▶ _Brief_
Leave the images out, and otherwise write out each entry exactly.

[Dataset extract — start]

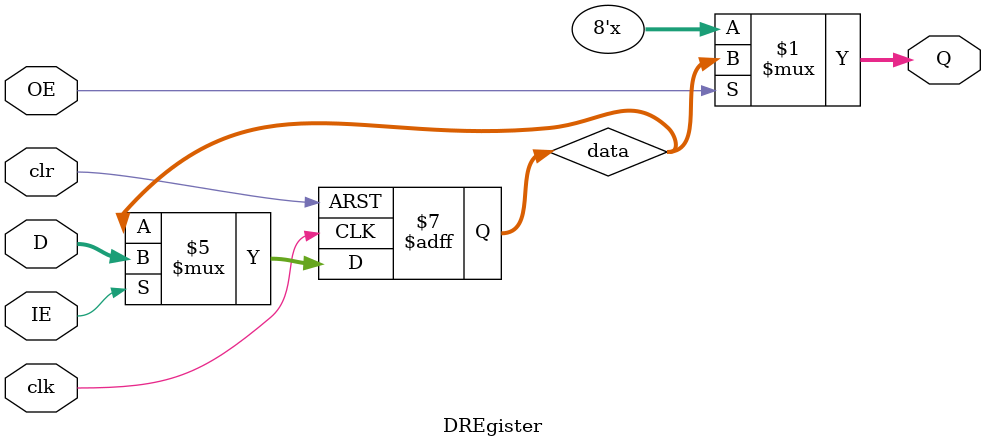
<source format=v>
module DREgister(D, IE, OE, clk, clr, Q);
	input [7:0] D;
	output [7:0] Q;
	input IE, OE;
	input clk, clr;
	
	reg [7:0] data = 0;
	
	assign Q = (OE) ? data : 8'bz;
	
	always @(posedge clk, negedge clr) begin
		if (!clr) 
			data <= 0;
		else begin
			if (IE) data <= D;
		end
	end
	
endmodule
</source>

[Dataset extract — finish]

▶ _Answer space_
<source format=v>
module DREgister(D, IE, OE, clk, clr, Q);
	input [7:0] D;
	output [7:0] Q;
	input IE, OE;
	input clk, clr;
	
	reg [7:0] data = 0;
	
	assign Q = (OE) ? data : 8'bz;
	
	always @(posedge clk, negedge clr) begin
		if (!clr) 
			data <= 0;
		else begin
			if (IE) data <= D;
		end
	end
	
endmodule
</source>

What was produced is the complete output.